Imperative knowledge

As part of my ongoing project to get a do-over on my misspent youth, I’ve started reading the lecture notes for MIT’s EECS 6.001: Structure and Interpretation of Computer Programs.

And I have to say: damn.

I mean, I actually feel like I’m learning something from about Slide Four. Contrast this with the freshman introductory C course I dropped in week one (I wanted to program Macs, not VT100s! — I was an awful hacker), and I can really see why smart people complain that CS is turning into Java vocational training. It’s not at MIT, but it was already on its way (to vocational training, I mean; Java wasn’t yet a twinkle in James Gosling’s eye) when I was at UCSC.

Which is probably one reason I ended up a Japanese major. And that it took me six years after high school to get back to programming. If they’d made CS sound half as interesting as linguistics…

Anyway, I’m hoping to go through the whole course, and write it up as I go. My track record on projects like this is not stellar, but we’ll see. I wish there was someone I could pay to grade me on it.

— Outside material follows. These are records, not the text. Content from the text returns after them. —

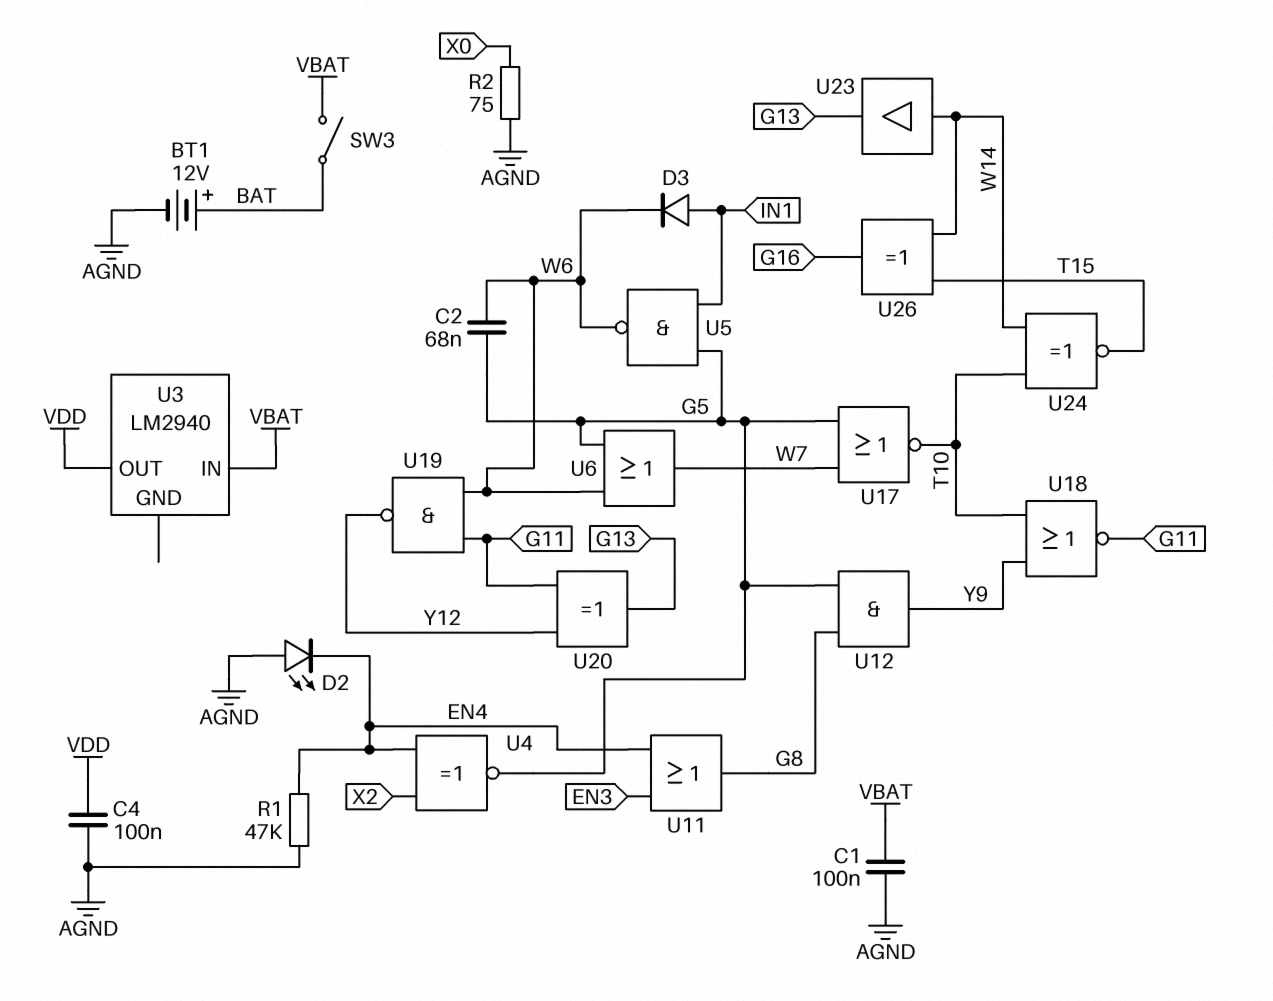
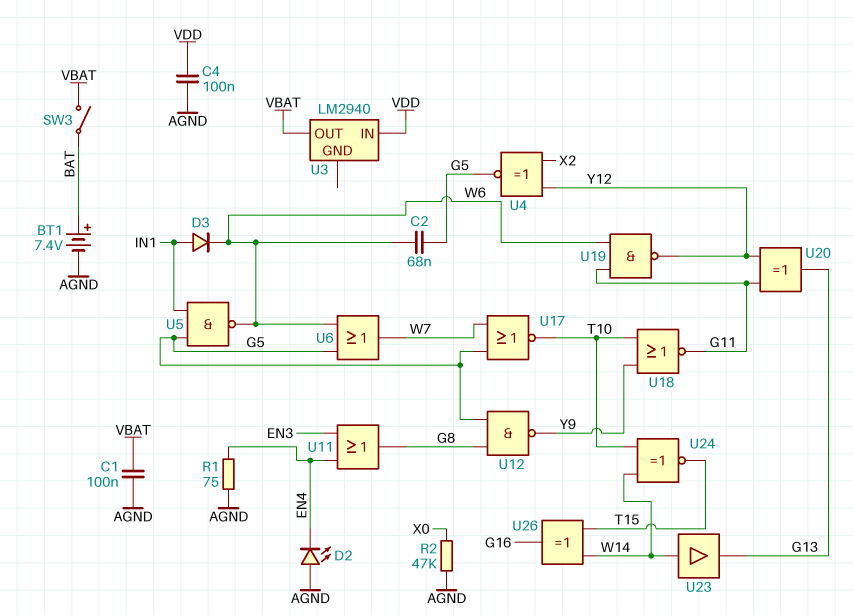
BT1: 12V (plus BAT, minus AGND) -> 7.4V (plus BAT, minus AGND)
R1: 47k (AGND, EN4) -> 75 (AGND, EN4)
R2: 75 (AGND, X0) -> 47k (AGND, X0)
U3 pin IN: VBAT -> VDD
U3 pin OUT: VDD -> VBAT
U4: XNOR (in EN4, in X2, out G5) -> XNOR (in X2, in Y12, out G5)
U12: AND (in G5, in G8, out Y9) -> NAND (in G5, in G8, out Y9)

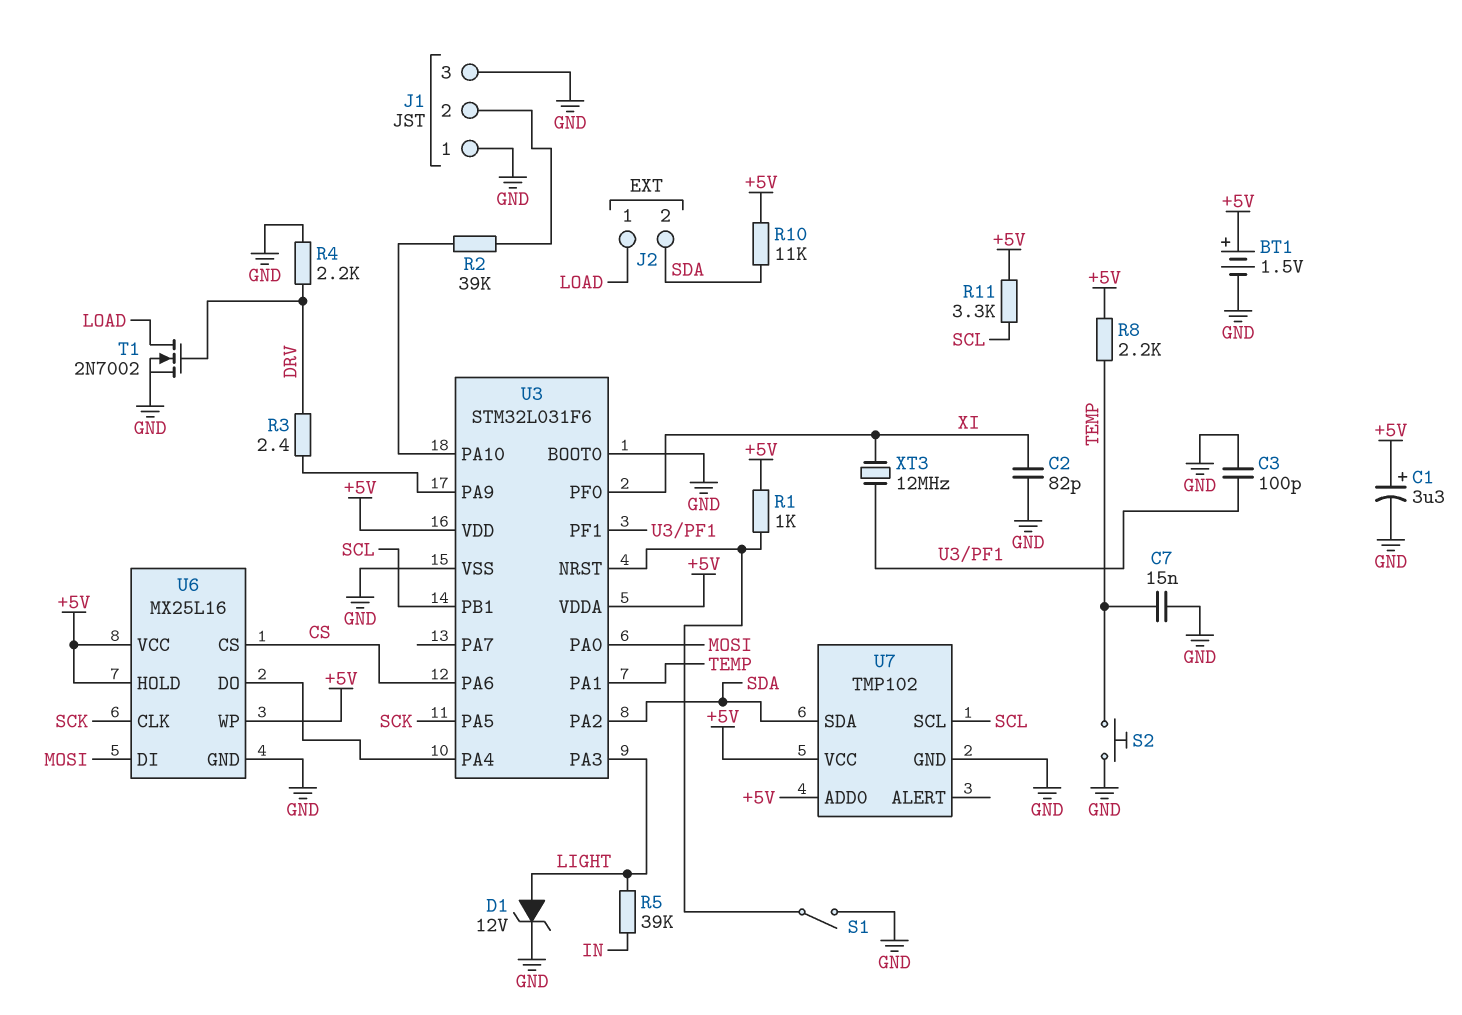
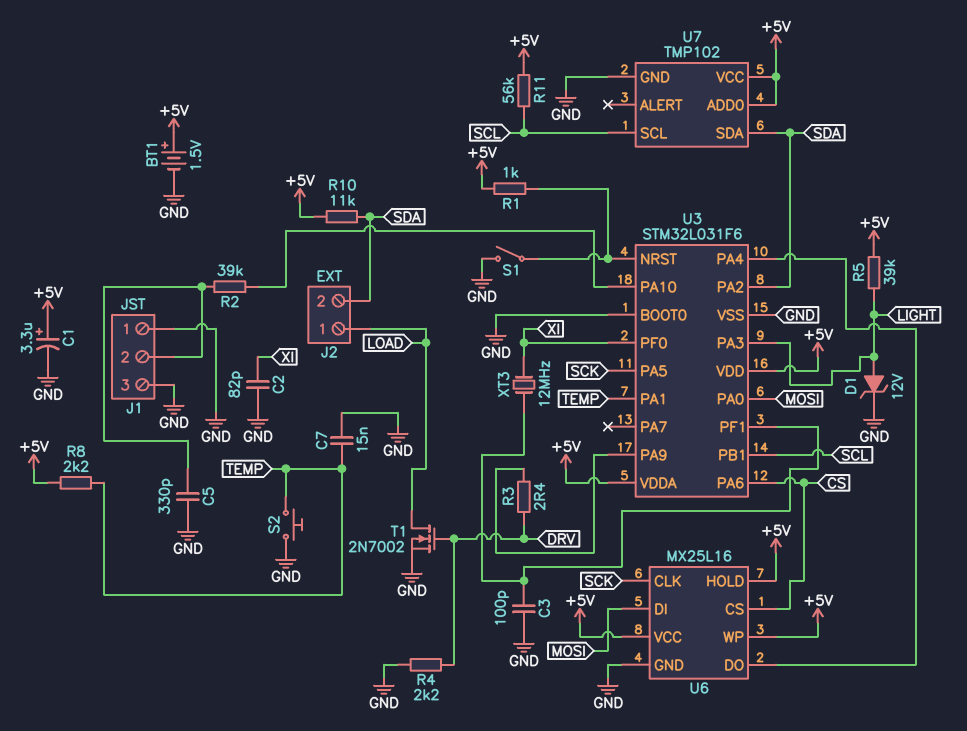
C5: none -> 330pF (GND, J1/2)
R5: 39k (IN, LIGHT) -> 39k (+5V, LIGHT)
R11: 3.3k (+5V, SCL) -> 56k (+5V, SCL)

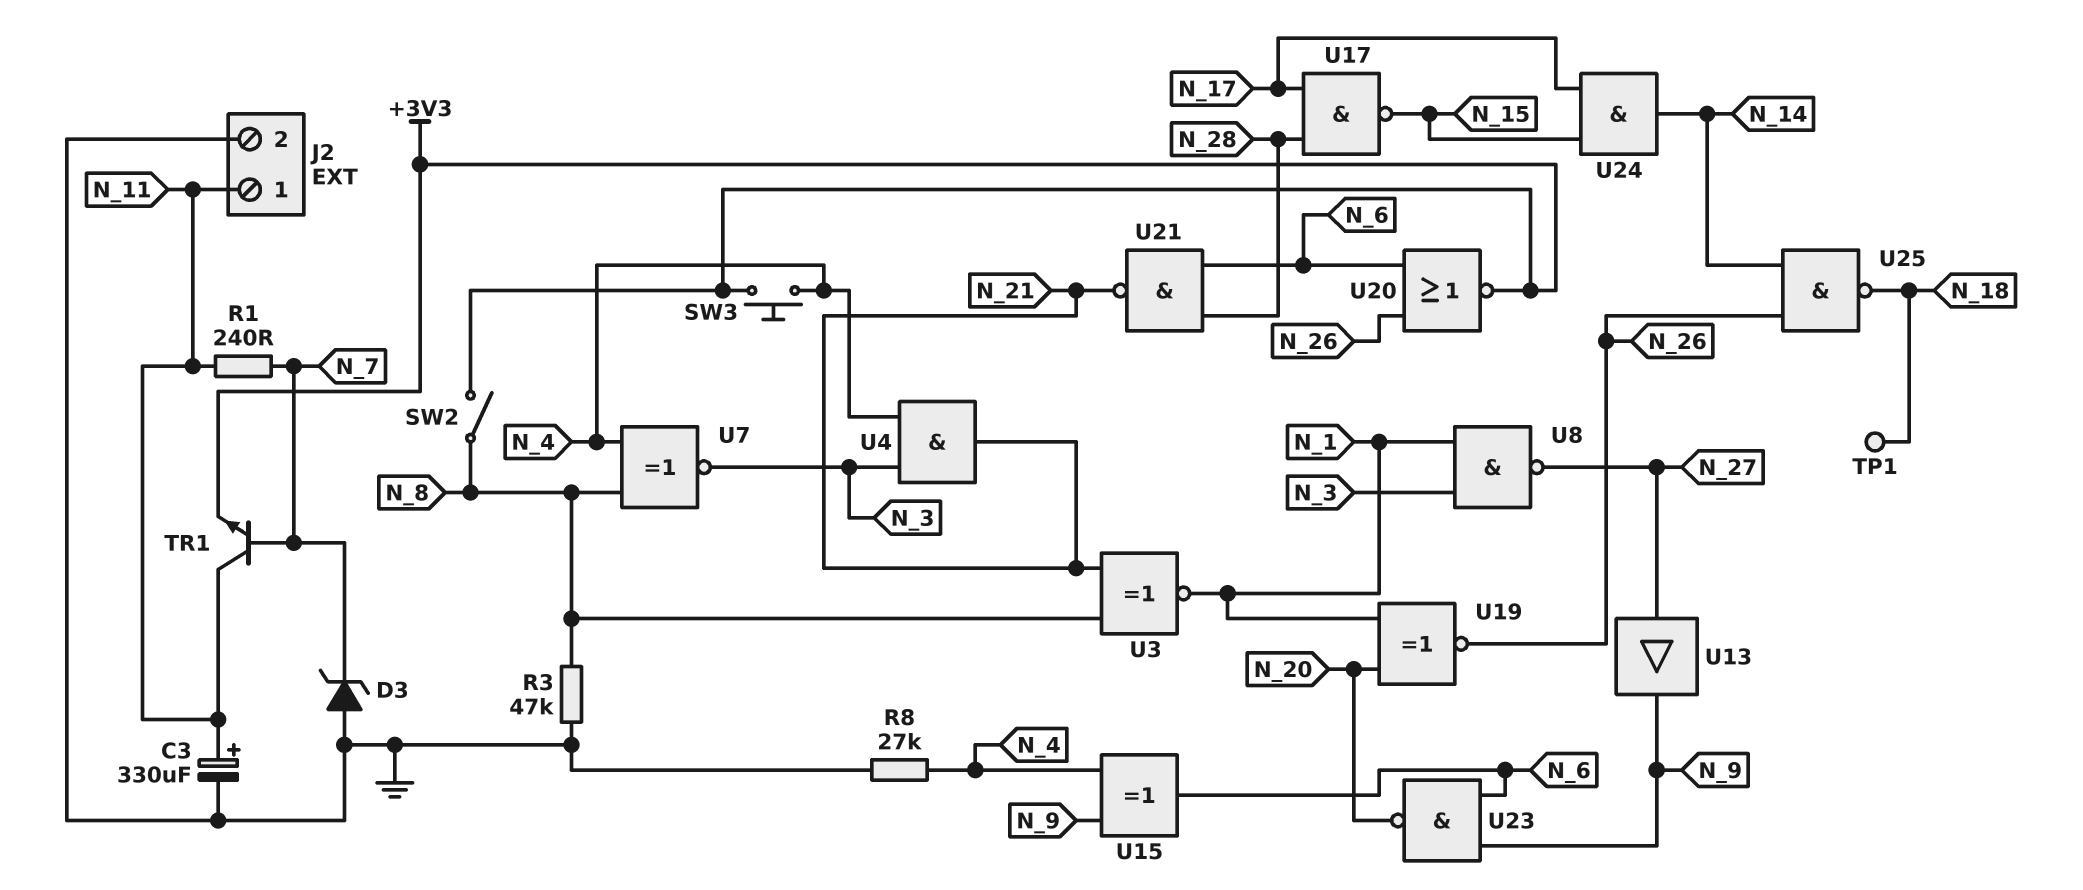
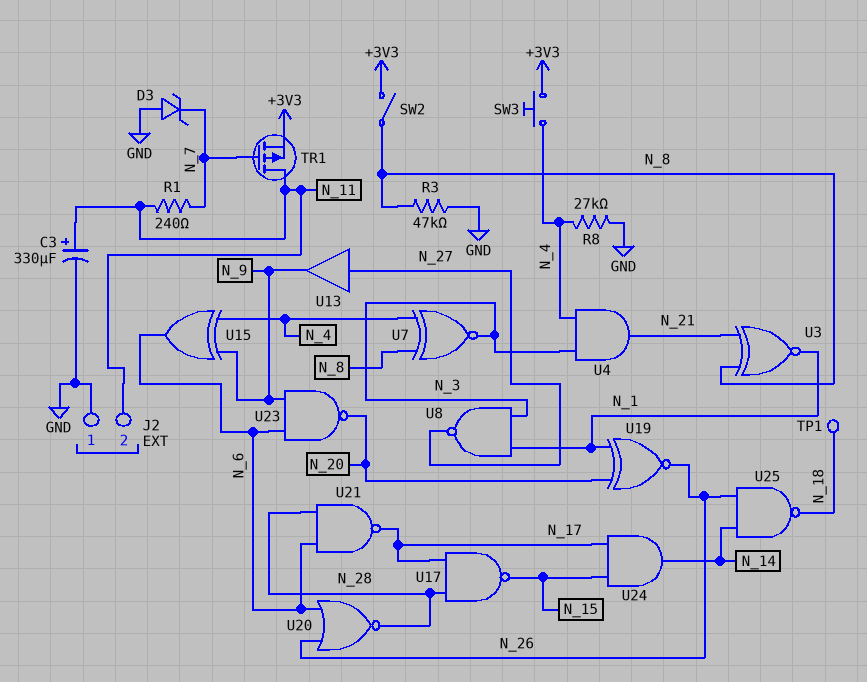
J2 pin 1: N_11 -> GND
J2 pin 2: GND -> N_11
TR1: NPN (B N_7, C N_11, E +3V3) -> PMOS (G N_7, D N_11, S +3V3)
U20: NOR (in N_6, in N_26, out +3V3) -> NOR (in N_6, in N_26, out N_28)
U21: NAND (in N_6, in N_28, out N_21) -> NAND (in N_6, in N_28, out N_17)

Meanwhile, speaking of writeups and track records, I still haven’t written up the monad project, but I did throw together a Scala “brush” for Alex Gorbachev’s syntax highlighter (basically just the Java brush with a different set of keywords and an extra regex for the non-alphabetic keywords like => and <: that confuse the regex engine, but it works) so when I do finish writing it up there will be pretty-printed examples:

package pizza;

object ListExample {
  def main(args: Array[String]) {

    val list = List(1, 2, 3)
    println(list map { x => x * 2});

(Also I managed, for purely decorative purposes, to work this diagram into the novelette I finished drafting this weekend. I think for the final version I might prefer this one — it’s fancier, and less completely unrelated to what’s going on in the text than the other one. But I’m not sure I can be arsed recreating it in Illustrator. It seems like I ought to be able to just generate a PDF from the TeX source and use that, but when I try — I have only the barest exposure to TeX — I only get error messages.)

4 thoughts on “Imperative knowledge

  1. The linked image of the VT100 made me all nostalgic. When I first started grad school, my shared office was the only grad student office with a computer – a good ol’ VT100 suitable for accessing email with PINE!

    I miss programming.

  2. Pingback: Scott Hanselman's Computer Zen - Best Code Syntax Highlighter for Snippets in your Blog

  3. Hey, Abel —

    The Scala brush shipped with 1.5.2 might (looking at the code) be based on mine — I vaguely recall some conversation about contributing it back. It’s pretty much identical in any case. But since that was just a quick hack to the existing Java brush, I’m not worried about credit. 🙂

    Thanks for pointing me to 2.0, though. I’ll have to upgrade when I get a chance.